[Dataset entries]

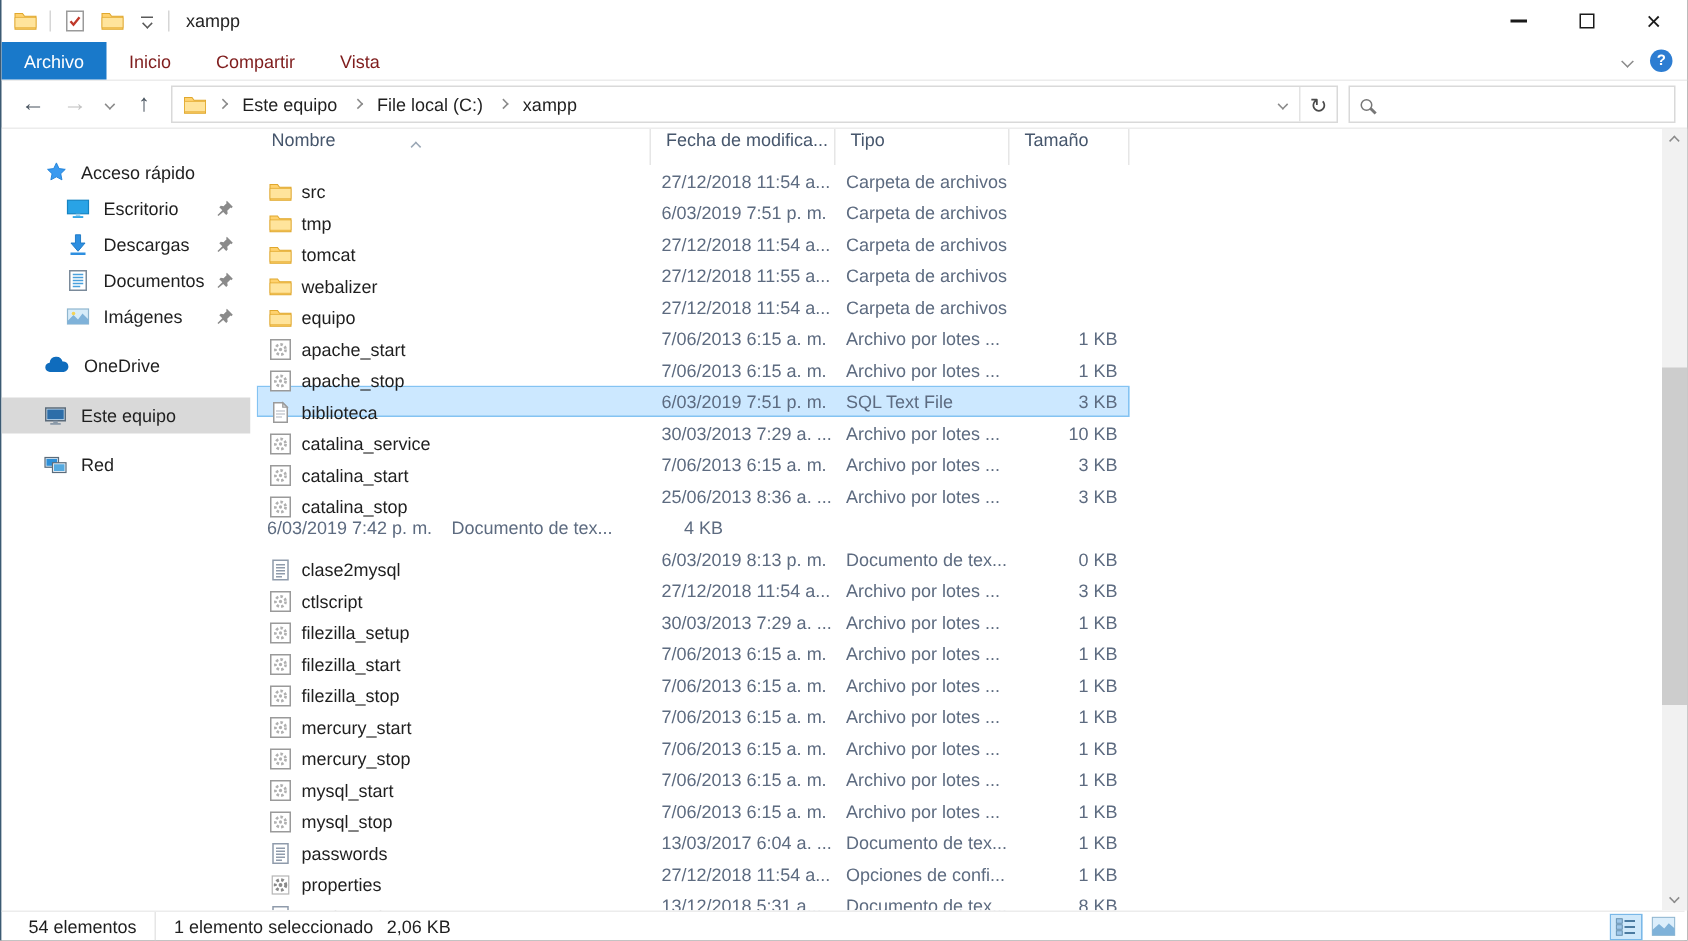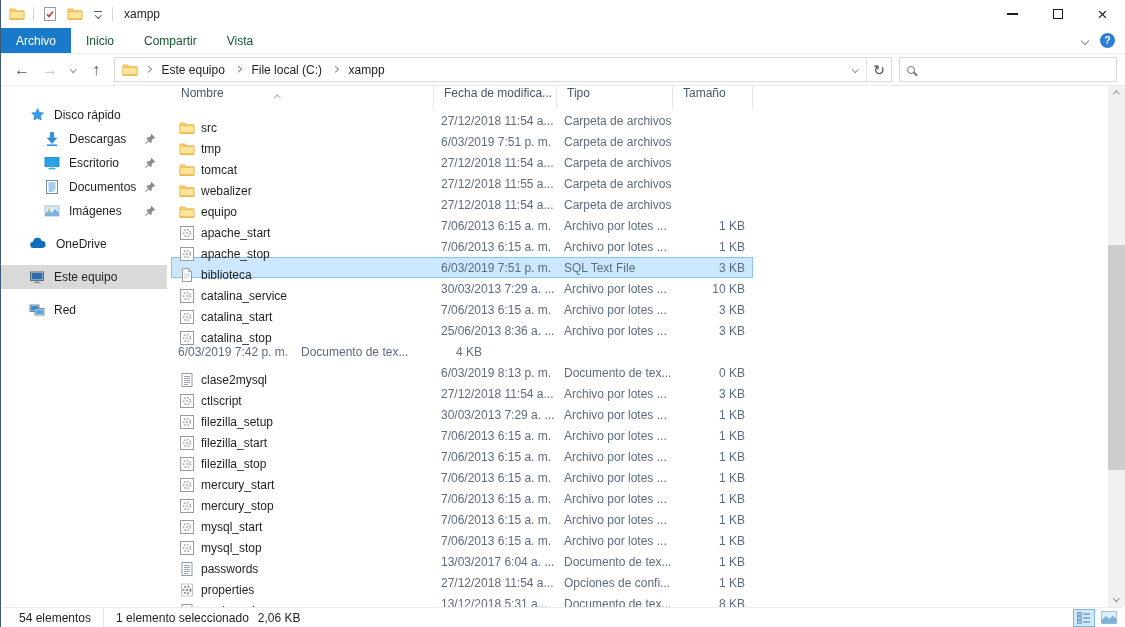--- a/index.html
+++ b/index.html
@@ -24,7 +24,7 @@
   .close-glyph{font-size:17px;line-height:1;font-weight:400;}
   
   .ribbon{height:26px;display:flex;align-items:stretch;border-bottom:1px solid #ececec;}
-  .tab{display:flex;align-items:center;padding:0 15px;font-size:12px;color:#14532d;}
+  .tab{display:flex;align-items:center;padding:0 15px;font-size:12px;color:#7f1d1d;}
   .tab.active{background:var(--accent,#1979ca);color:#fff;}
   .ribbon-right{margin-left:auto;display:flex;align-items:center;gap:12px;padding-right:10px;}
   .help-circle{width:15px;height:15px;border-radius:50%;background:var(--help,#2d7dd2);color:#fff;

The task = Your task is to retype the records above in full and exactly, omitting the pictures.

Answer below =
--- a/index.html
+++ b/index.html
@@ -24,7 +24,7 @@
   .close-glyph{font-size:17px;line-height:1;font-weight:400;}
   
   .ribbon{height:26px;display:flex;align-items:stretch;border-bottom:1px solid #ececec;}
-  .tab{display:flex;align-items:center;padding:0 15px;font-size:12px;color:#14532d;}
+  .tab{display:flex;align-items:center;padding:0 15px;font-size:12px;color:#7f1d1d;}
   .tab.active{background:var(--accent,#1979ca);color:#fff;}
   .ribbon-right{margin-left:auto;display:flex;align-items:center;gap:12px;padding-right:10px;}
   .help-circle{width:15px;height:15px;border-radius:50%;background:var(--help,#2d7dd2);color:#fff;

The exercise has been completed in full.